4) Reduce your dependence on technical indicators - Due to the fact that technical
indicators get their data from past events, the reality is they have no ability to
predict the future. Pro's that enjoy success using these indicators, often profit from
the knowledge of how the masses are likely to react to this data, rather than the
information itself. You need to determine the major trend (a simple moving average
will show you this) and hop aboard. Use a longer time frame, as in 1). The largest
players in Forex rely about 25% on technical indicators when making their trading
decisions.

5) Trade only one or two currency pairs - And stick to the majors... not the crosses.
Currency prices are driven primarily by fundamental data. In order to anticipate what
is likely coming down the road, you need to follow some basic data for each of the
countries involved. Trading too many currencies will make it difficult to keep up to
date. There is equal opportunity to profit from each of the pairs, so wait until your
experience level has matured and the information tends to sink in without as much
effort on your part before you start to trade more currencies.

6) Average in and out of your trades - If your trading account is less than $50,000
have your broker enable mini-lots for your account. This will allow you to average in
and out of your trades... a great way to add more flexibility to your account. If this
applies to you and your broker doesn't offer mini lots, find a new broker... this is an
important need to do.

7) Follow the data for your currency pair(s) - Know what data is pending for release.
Volatility often increases dramatically when these releases occur. The safe strategy
is to exit your positions prior to major releases... this is the way many of the larger
accounts handle these situations. Data releases can often cause a change to the
trend. Take them seriously.

8) Determine the trend and get aboard - As with any type of trading, the safest bet
is to determine which way prices are trending, and then trade in that direction. You
don't need anything fancy... a simple moving average on your candlestick chart is
sufficient. Zoom your chart out to be sure you have the big picture. Compare where
the price is now, relative to where is has been for a significant amount of time (at
least a month).

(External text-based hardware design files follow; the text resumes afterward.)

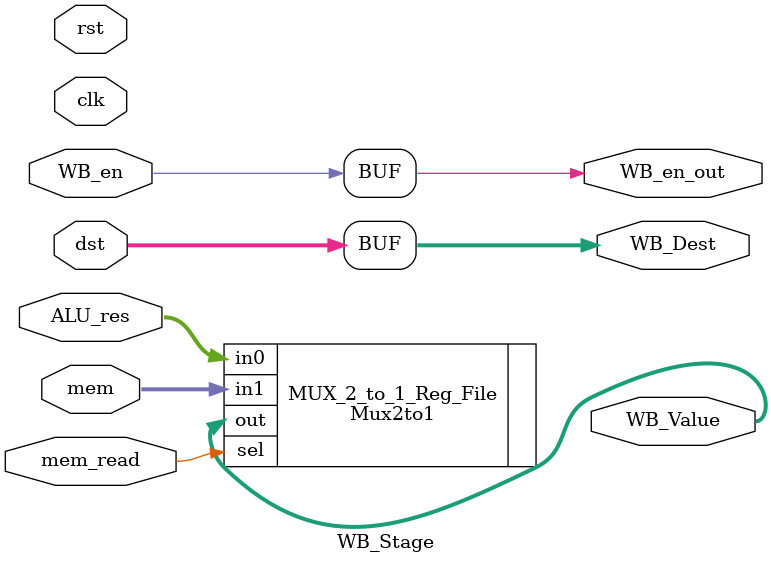
<source format=v>
module WB_Stage
(
    input                    clk,
    input                    rst,
    input [3:0] dst,
    input [31:0] ALU_res,
    input [31:0] mem,
    input mem_read, WB_en,

    output [3:0] WB_Dest,
    output WB_en_out,
    output [31:0] WB_Value
);

assign WB_Dest = dst;
assign WB_en_out = WB_en;

Mux2to1 #(.DATA_WIDTH(32)) MUX_2_to_1_Reg_File (
		.in0(ALU_res), .in1(mem),
		.sel(mem_read),
		.out(WB_Value)
	);

endmodule




</source>
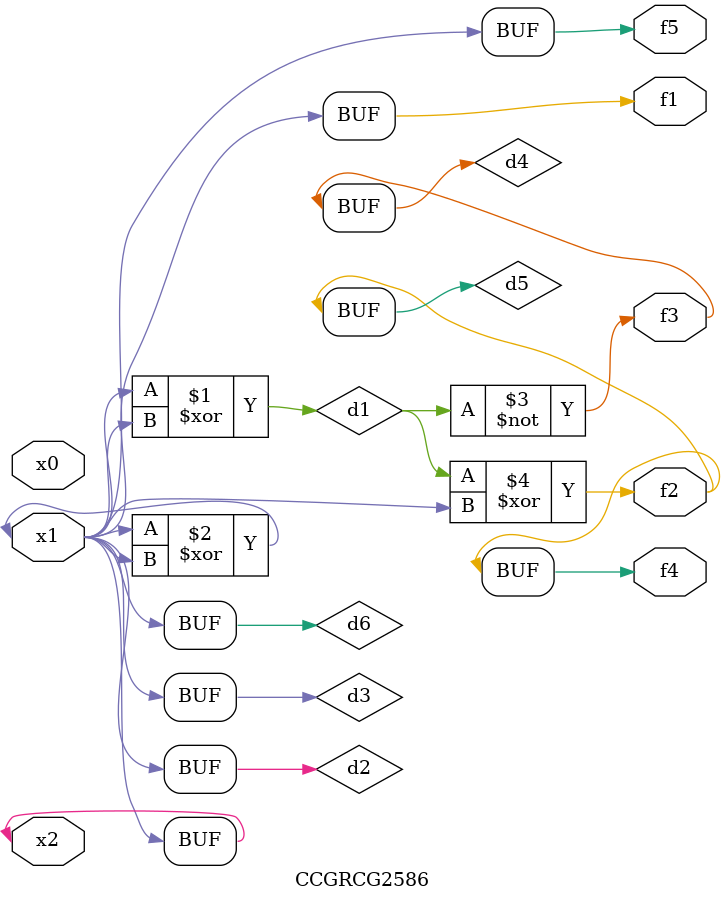
<source format=v>
module CCGRCG2586(
	input x0, x1, x2,
	output f1, f2, f3, f4, f5
);

	wire d1, d2, d3, d4, d5, d6;

	xor (d1, x1, x2);
	buf (d2, x1, x2);
	xor (d3, x1, x2);
	nor (d4, d1);
	xor (d5, d1, d2);
	buf (d6, d2, d3);
	assign f1 = d6;
	assign f2 = d5;
	assign f3 = d4;
	assign f4 = d5;
	assign f5 = d6;
endmodule

</source>
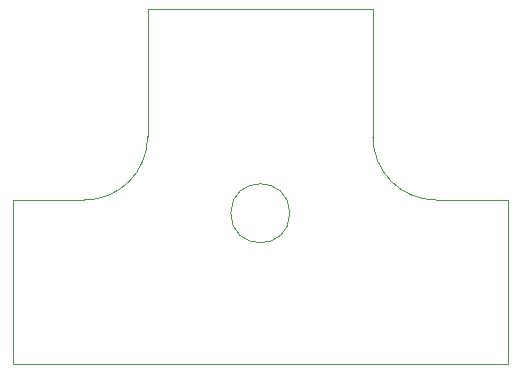
<source format=gbr>
%TF.GenerationSoftware,KiCad,Pcbnew,(6.99.0)*%
%TF.CreationDate,2022-02-09T14:01:33-06:00*%
%TF.ProjectId,CDI-SPLITTER,4344492d-5350-44c4-9954-5445522e6b69,rev?*%
%TF.SameCoordinates,Original*%
%TF.FileFunction,Profile,NP*%
%FSLAX46Y46*%
G04 Gerber Fmt 4.6, Leading zero omitted, Abs format (unit mm)*
G04 Created by KiCad (PCBNEW (6.99.0)) date 2022-02-09 14:01:33*
%MOMM*%
%LPD*%
G01*
G04 APERTURE LIST*
%TA.AperFunction,Profile*%
%ADD10C,0.100000*%
%TD*%
G04 APERTURE END LIST*
D10*
X129100000Y-95200000D02*
G75*
G03*
X129100000Y-95200000I-2500000J0D01*
G01*
X136135824Y-88729856D02*
G75*
G03*
X141485824Y-94079856I5350001J1D01*
G01*
X141485824Y-94079856D02*
X147536847Y-94079856D01*
X105662000Y-94079856D02*
X111713271Y-94079856D01*
X111713271Y-94079737D02*
G75*
G03*
X117063072Y-88729739I-98J5349899D01*
G01*
X117063072Y-77949883D02*
X117063072Y-88729739D01*
X147537000Y-107925000D02*
X147537000Y-94079856D01*
X105662000Y-94079856D02*
X105662000Y-107925000D01*
X136135977Y-88729856D02*
X136135977Y-77950000D01*
X136135977Y-77950000D02*
X117063072Y-77950000D01*
X105662000Y-107925000D02*
X147537000Y-107925000D01*
M02*

</source>
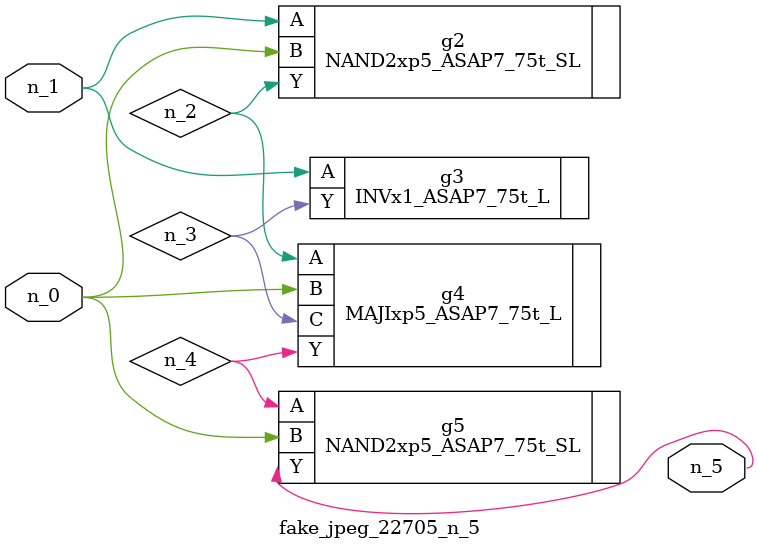
<source format=v>
module fake_jpeg_22705_n_5 (n_0, n_1, n_5);

input n_0;
input n_1;

output n_5;

wire n_3;
wire n_2;
wire n_4;

NAND2xp5_ASAP7_75t_SL g2 ( 
.A(n_1),
.B(n_0),
.Y(n_2)
);

INVx1_ASAP7_75t_L g3 ( 
.A(n_1),
.Y(n_3)
);

MAJIxp5_ASAP7_75t_L g4 ( 
.A(n_2),
.B(n_0),
.C(n_3),
.Y(n_4)
);

NAND2xp5_ASAP7_75t_SL g5 ( 
.A(n_4),
.B(n_0),
.Y(n_5)
);


endmodule
</source>
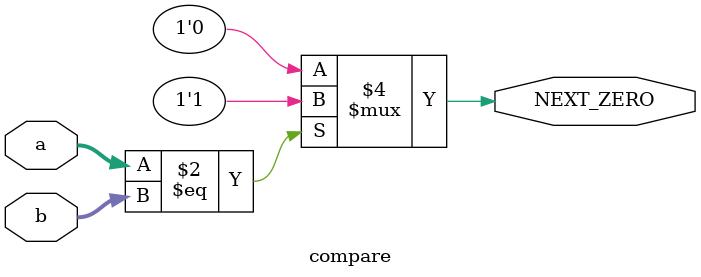
<source format=v>
module compare(a,b,NEXT_ZERO);
	parameter	WIDTH=8;
	input [WIDTH-1:0] a,b;
	output reg NEXT_ZERO;
	always @(*) begin
		if(a==b) NEXT_ZERO=1;
		else NEXT_ZERO=0;
	end
endmodule
</source>
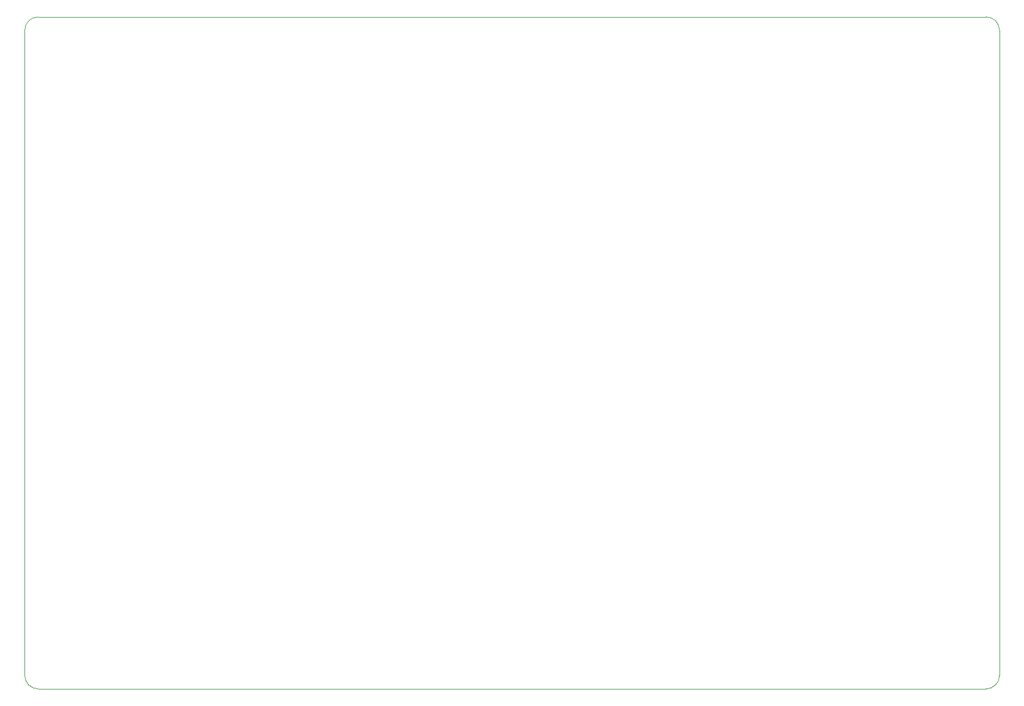
<source format=gbr>
%TF.GenerationSoftware,KiCad,Pcbnew,8.0.3*%
%TF.CreationDate,2024-06-17T23:08:07+02:00*%
%TF.ProjectId,Sequenceur,53657175-656e-4636-9575-722e6b696361,rev?*%
%TF.SameCoordinates,PX4add0a0PY8e93060*%
%TF.FileFunction,Profile,NP*%
%FSLAX46Y46*%
G04 Gerber Fmt 4.6, Leading zero omitted, Abs format (unit mm)*
G04 Created by KiCad (PCBNEW 8.0.3) date 2024-06-17 23:08:07*
%MOMM*%
%LPD*%
G01*
G04 APERTURE LIST*
%TA.AperFunction,Profile*%
%ADD10C,0.100000*%
%TD*%
G04 APERTURE END LIST*
D10*
X0Y98000000D02*
G75*
G02*
X2000000Y100000000I2000000J0D01*
G01*
X2000000Y0D02*
G75*
G02*
X0Y2000000I0J2000000D01*
G01*
X145000000Y2000000D02*
G75*
G02*
X143000000Y0I-2000000J0D01*
G01*
X2000000Y100000000D02*
X143000000Y100000000D01*
X0Y2000000D02*
X0Y98000000D01*
X143000000Y0D02*
X2000000Y0D01*
X145000000Y98000000D02*
X145000000Y2000000D01*
X143000000Y100000000D02*
G75*
G02*
X145000000Y98000000I0J-2000000D01*
G01*
M02*

</source>
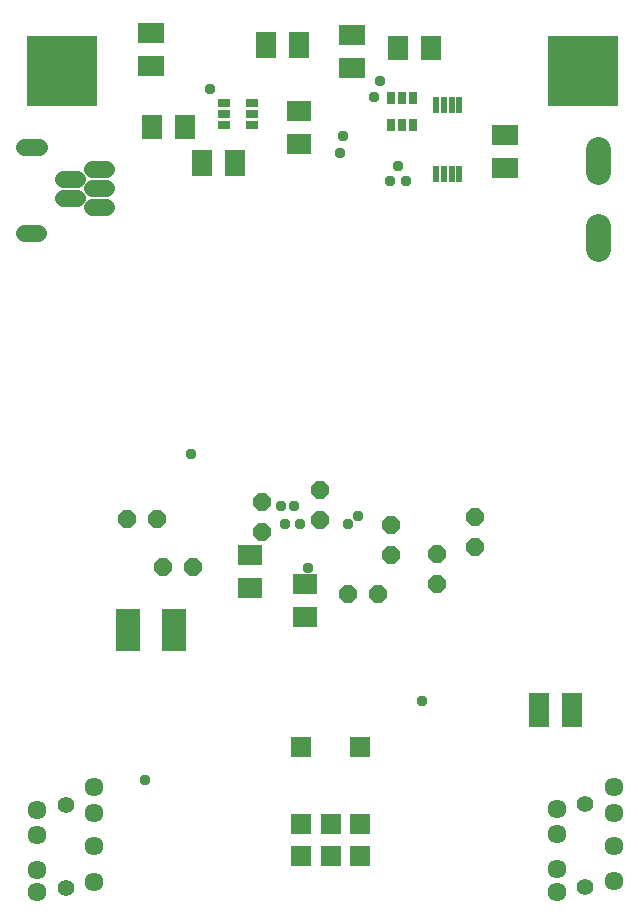
<source format=gbr>
G04 EAGLE Gerber RS-274X export*
G75*
%MOMM*%
%FSLAX34Y34*%
%LPD*%
%INSoldermask Bottom*%
%IPPOS*%
%AMOC8*
5,1,8,0,0,1.08239X$1,22.5*%
G01*
%ADD10R,6.045200X6.045200*%
%ADD11C,2.153200*%
%ADD12R,1.803200X2.003200*%
%ADD13R,2.103200X3.603200*%
%ADD14R,1.803200X2.903200*%
%ADD15R,2.003200X1.803200*%
%ADD16C,1.611200*%
%ADD17C,1.403200*%
%ADD18R,2.203200X1.803200*%
%ADD19P,1.649562X8X292.500000*%
%ADD20P,1.649562X8X112.500000*%
%ADD21P,1.649562X8X202.500000*%
%ADD22P,1.649562X8X22.500000*%
%ADD23R,1.803200X2.203200*%
%ADD24R,0.803200X1.103200*%
%ADD25R,0.553200X1.403200*%
%ADD26R,1.103200X0.803200*%
%ADD27C,1.411200*%
%ADD28C,1.473200*%
%ADD29R,1.711200X1.711200*%
%ADD30C,0.959600*%


D10*
X52200Y715300D03*
X493300Y715300D03*
D11*
X506400Y649750D02*
X506400Y630250D01*
X506400Y584750D02*
X506400Y565250D01*
D12*
X337200Y735000D03*
X365200Y735000D03*
D13*
X147400Y242600D03*
X108400Y242600D03*
D14*
X456700Y174700D03*
X484700Y174700D03*
D15*
X211500Y306300D03*
X211500Y278300D03*
D12*
X156900Y668500D03*
X128900Y668500D03*
D15*
X258500Y281100D03*
X258500Y253100D03*
X253500Y681700D03*
X253500Y653700D03*
D16*
X31500Y20200D03*
X31500Y39200D03*
X31500Y69200D03*
X31500Y90200D03*
X79500Y29200D03*
X79500Y59200D03*
X79500Y87200D03*
X79500Y109200D03*
D17*
X55500Y24200D03*
X55500Y94200D03*
D16*
X471500Y20700D03*
X471500Y39700D03*
X471500Y69700D03*
X471500Y90700D03*
X519500Y29700D03*
X519500Y59700D03*
X519500Y87700D03*
X519500Y109700D03*
D17*
X495500Y24700D03*
X495500Y94700D03*
D18*
X298000Y746400D03*
X298000Y718400D03*
D19*
X331000Y331500D03*
X331000Y306100D03*
D20*
X370000Y281700D03*
X370000Y307100D03*
D19*
X402000Y338300D03*
X402000Y312900D03*
D21*
X320100Y273000D03*
X294700Y273000D03*
D19*
X271000Y361100D03*
X271000Y335700D03*
D22*
X107900Y336500D03*
X133300Y336500D03*
X138100Y296000D03*
X163500Y296000D03*
D19*
X222000Y350700D03*
X222000Y325300D03*
D18*
X428000Y633800D03*
X428000Y661800D03*
X128000Y748000D03*
X128000Y720000D03*
D23*
X171200Y638000D03*
X199200Y638000D03*
X225400Y737500D03*
X253400Y737500D03*
D24*
X349900Y670000D03*
X340400Y670000D03*
X330900Y670000D03*
X330900Y693000D03*
X340400Y693000D03*
X349900Y693000D03*
D25*
X389050Y628850D03*
X382550Y628850D03*
X376050Y628850D03*
X369550Y628850D03*
X369550Y687350D03*
X376050Y687350D03*
X382550Y687350D03*
X389050Y687350D03*
D26*
X213000Y689000D03*
X213000Y679500D03*
X213000Y670000D03*
X190000Y670000D03*
X190000Y679500D03*
X190000Y689000D03*
D27*
X89680Y616400D02*
X77600Y616400D01*
X77600Y600400D02*
X89680Y600400D01*
X89680Y632400D02*
X77600Y632400D01*
X65600Y624400D02*
X53520Y624400D01*
X53520Y608400D02*
X65600Y608400D01*
X32140Y578400D02*
X20060Y578400D01*
D28*
X20250Y651400D02*
X32950Y651400D01*
D29*
X305200Y50700D03*
X280200Y50700D03*
X255200Y50700D03*
X255200Y78200D03*
X280200Y78200D03*
X305200Y78200D03*
X255200Y143200D03*
X305200Y143200D03*
D30*
X322000Y707000D03*
X317000Y694000D03*
X290000Y661000D03*
X288000Y646000D03*
X330000Y623000D03*
X344000Y623000D03*
X337000Y635000D03*
X238000Y347000D03*
X249000Y347000D03*
X241000Y332000D03*
X254000Y332000D03*
X295000Y332000D03*
X303000Y339000D03*
X177546Y700278D03*
X122682Y115062D03*
X260604Y294894D03*
X357378Y182118D03*
X161544Y391668D03*
M02*

</source>
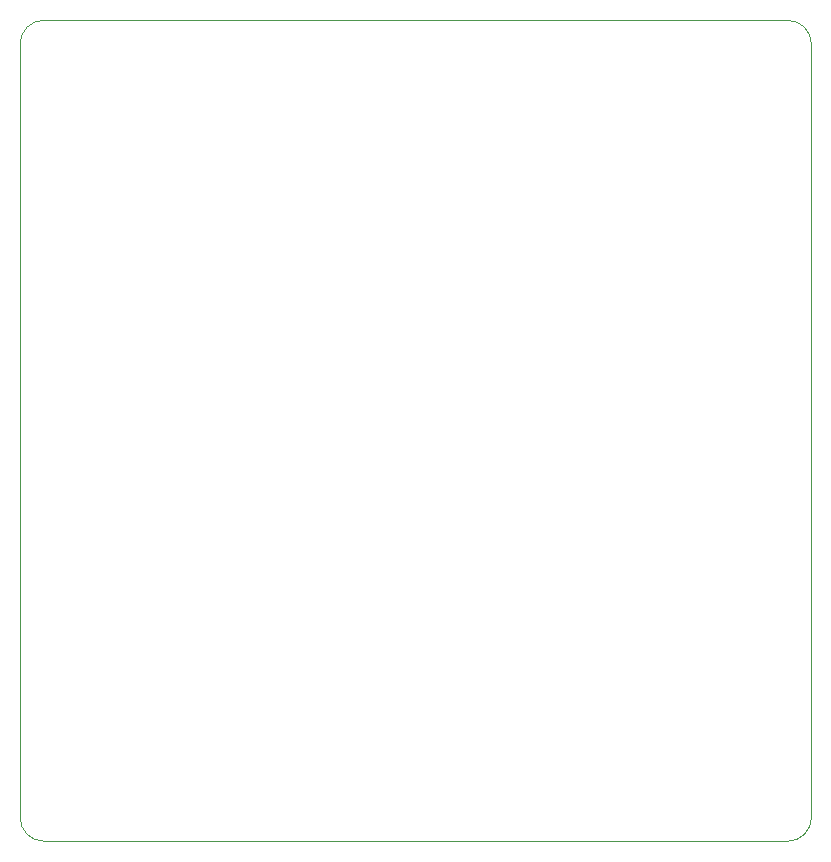
<source format=gbr>
%TF.GenerationSoftware,KiCad,Pcbnew,9.0.4*%
%TF.CreationDate,2025-10-21T16:10:30+02:00*%
%TF.ProjectId,Nomad,4e6f6d61-642e-46b6-9963-61645f706362,rev?*%
%TF.SameCoordinates,Original*%
%TF.FileFunction,Profile,NP*%
%FSLAX46Y46*%
G04 Gerber Fmt 4.6, Leading zero omitted, Abs format (unit mm)*
G04 Created by KiCad (PCBNEW 9.0.4) date 2025-10-21 16:10:30*
%MOMM*%
%LPD*%
G01*
G04 APERTURE LIST*
%TA.AperFunction,Profile*%
%ADD10C,0.050000*%
%TD*%
G04 APERTURE END LIST*
D10*
X73000000Y-40000000D02*
G75*
G02*
X75000000Y-38000000I2000000J0D01*
G01*
X73000000Y-40000000D02*
X73000000Y-105500000D01*
X140000000Y-105500000D02*
X140000000Y-40000000D01*
X75000000Y-107500000D02*
X138000000Y-107500000D01*
X75000000Y-107500000D02*
G75*
G02*
X73000000Y-105500000I0J2000000D01*
G01*
X138000000Y-38000000D02*
X75000000Y-38000000D01*
X140000000Y-105500000D02*
G75*
G02*
X138000000Y-107500000I-2000000J0D01*
G01*
X138000000Y-38000000D02*
G75*
G02*
X140000000Y-40000000I0J-2000000D01*
G01*
M02*

</source>
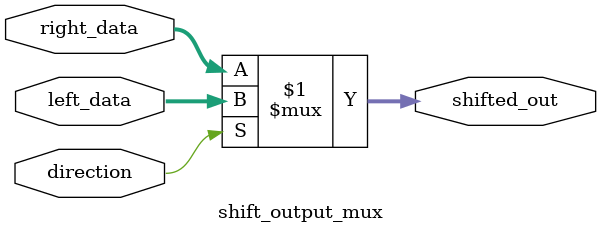
<source format=sv>
module barrel_shifter (
    input  wire [7:0] data_in,       // Input data
    input  wire [2:0] shift_amt,     // Shift amount
    input  wire       direction,     // 0: right, 1: left
    output wire [7:0] shifted_out    // Shifted result
);

    wire [7:0] left_shift_result;
    wire [7:0] right_shift_result;

    // Left shifter submodule instance
    left_shifter #(
        .WIDTH(8)
    ) u_left_shifter (
        .in_data(data_in),
        .shift_amount(shift_amt),
        .shifted_data(left_shift_result)
    );

    // Right shifter submodule instance
    right_shifter #(
        .WIDTH(8)
    ) u_right_shifter (
        .in_data(data_in),
        .shift_amount(shift_amt),
        .shifted_data(right_shift_result)
    );

    // Output multiplexer submodule instance
    shift_output_mux #(
        .WIDTH(8)
    ) u_shift_output_mux (
        .left_data(left_shift_result),
        .right_data(right_shift_result),
        .direction(direction),
        .shifted_out(shifted_out)
    );

endmodule

// ---------------------------------------------------------------------------
// Module: left_shifter
// Function: Performs logical left shift on input data by specified amount
//        using barrel shifter structure (MUX-based)
// ---------------------------------------------------------------------------
module left_shifter #(
    parameter WIDTH = 8
) (
    input  wire [WIDTH-1:0] in_data,
    input  wire [2:0]       shift_amount,
    output wire [WIDTH-1:0] shifted_data
);
    wire [WIDTH-1:0] stage0;
    wire [WIDTH-1:0] stage1;
    wire [WIDTH-1:0] stage2;

    // Stage 0: shift by 1 if shift_amount[0]
    genvar i;
    generate
        for (i = 0; i < WIDTH; i = i + 1) begin : gen_left_stage0
            assign stage0[i] = shift_amount[0] ?
                ((i >= 1) ? in_data[i-1] : 1'b0) :
                in_data[i];
        end
    endgenerate

    // Stage 1: shift by 2 if shift_amount[1]
    generate
        for (i = 0; i < WIDTH; i = i + 1) begin : gen_left_stage1
            assign stage1[i] = shift_amount[1] ?
                ((i >= 2) ? stage0[i-2] : 1'b0) :
                stage0[i];
        end
    endgenerate

    // Stage 2: shift by 4 if shift_amount[2]
    generate
        for (i = 0; i < WIDTH; i = i + 1) begin : gen_left_stage2
            assign stage2[i] = shift_amount[2] ?
                ((i >= 4) ? stage1[i-4] : 1'b0) :
                stage1[i];
        end
    endgenerate

    assign shifted_data = stage2;

endmodule

// ---------------------------------------------------------------------------
// Module: right_shifter
// Function: Performs logical right shift on input data by specified amount
//        using barrel shifter structure (MUX-based)
// ---------------------------------------------------------------------------
module right_shifter #(
    parameter WIDTH = 8
) (
    input  wire [WIDTH-1:0] in_data,
    input  wire [2:0]       shift_amount,
    output wire [WIDTH-1:0] shifted_data
);
    wire [WIDTH-1:0] stage0;
    wire [WIDTH-1:0] stage1;
    wire [WIDTH-1:0] stage2;

    // Stage 0: shift by 1 if shift_amount[0]
    genvar i;
    generate
        for (i = 0; i < WIDTH; i = i + 1) begin : gen_right_stage0
            assign stage0[i] = shift_amount[0] ?
                ((i <= WIDTH-2) ? in_data[i+1] : 1'b0) :
                in_data[i];
        end
    endgenerate

    // Stage 1: shift by 2 if shift_amount[1]
    generate
        for (i = 0; i < WIDTH; i = i + 1) begin : gen_right_stage1
            assign stage1[i] = shift_amount[1] ?
                ((i <= WIDTH-3) ? stage0[i+2] : 1'b0) :
                stage0[i];
        end
    endgenerate

    // Stage 2: shift by 4 if shift_amount[2]
    generate
        for (i = 0; i < WIDTH; i = i + 1) begin : gen_right_stage2
            assign stage2[i] = shift_amount[2] ?
                ((i <= WIDTH-5) ? stage1[i+4] : 1'b0) :
                stage1[i];
        end
    endgenerate

    assign shifted_data = stage2;

endmodule

// ---------------------------------------------------------------------------
// Module: shift_output_mux
// Function: Selects between left and right shifted data based on direction
// ---------------------------------------------------------------------------
module shift_output_mux #(
    parameter WIDTH = 8
) (
    input  wire [WIDTH-1:0] left_data,
    input  wire [WIDTH-1:0] right_data,
    input  wire             direction,   // 0: right, 1: left
    output wire [WIDTH-1:0] shifted_out
);
    assign shifted_out = direction ? left_data : right_data;
endmodule
</source>
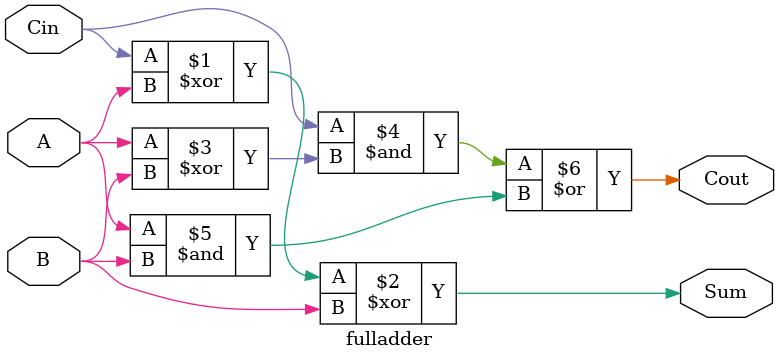
<source format=sv>
`timescale 1ns / 1ps
`default_nettype none

module fulladder(
    input wire A,
    input wire B,
    input wire Cin,
    output wire Sum,
    output wire Cout
    );
    
    assign Sum = Cin ^ A ^ B;
    assign Cout = (Cin & (A ^ B)) | (A & B);

endmodule

</source>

Use caution if the current price is near upper or lower extremes, as
there may be a trend change once that extreme is reached.

9) Know when to take a profit - A winning position can quickly turn into a loser if
you set your sights too high. Don't be afraid to take your profit - or a part of your
profit at 20 or 30 pips. The price waves in Forex make it ideally suited to averaging
into and out of positions by using multiple entry and exit points for each position.
This is exactly where your mini lots can help! The benefit of spreading out your
position is that your overall risk is reduced.

10) Stop listening to "Gurus" - Don't fall into the trap of believing everything, or
even most things, you hear. The trading world is overflowing with gurus only too
willing to offer their opinion on the future. It will only be an opinion, nothing more.
They may seem to have convincing data, but trust your own brain. You need to
weigh the economic data from your countries... that is what drives currency prices.
The enormous size and nature of Forex ensure there is no insider information. You
have access to the same data as everyone else in the game. In time, your own
instinct will guide you to your goals, and that is what you need to trust.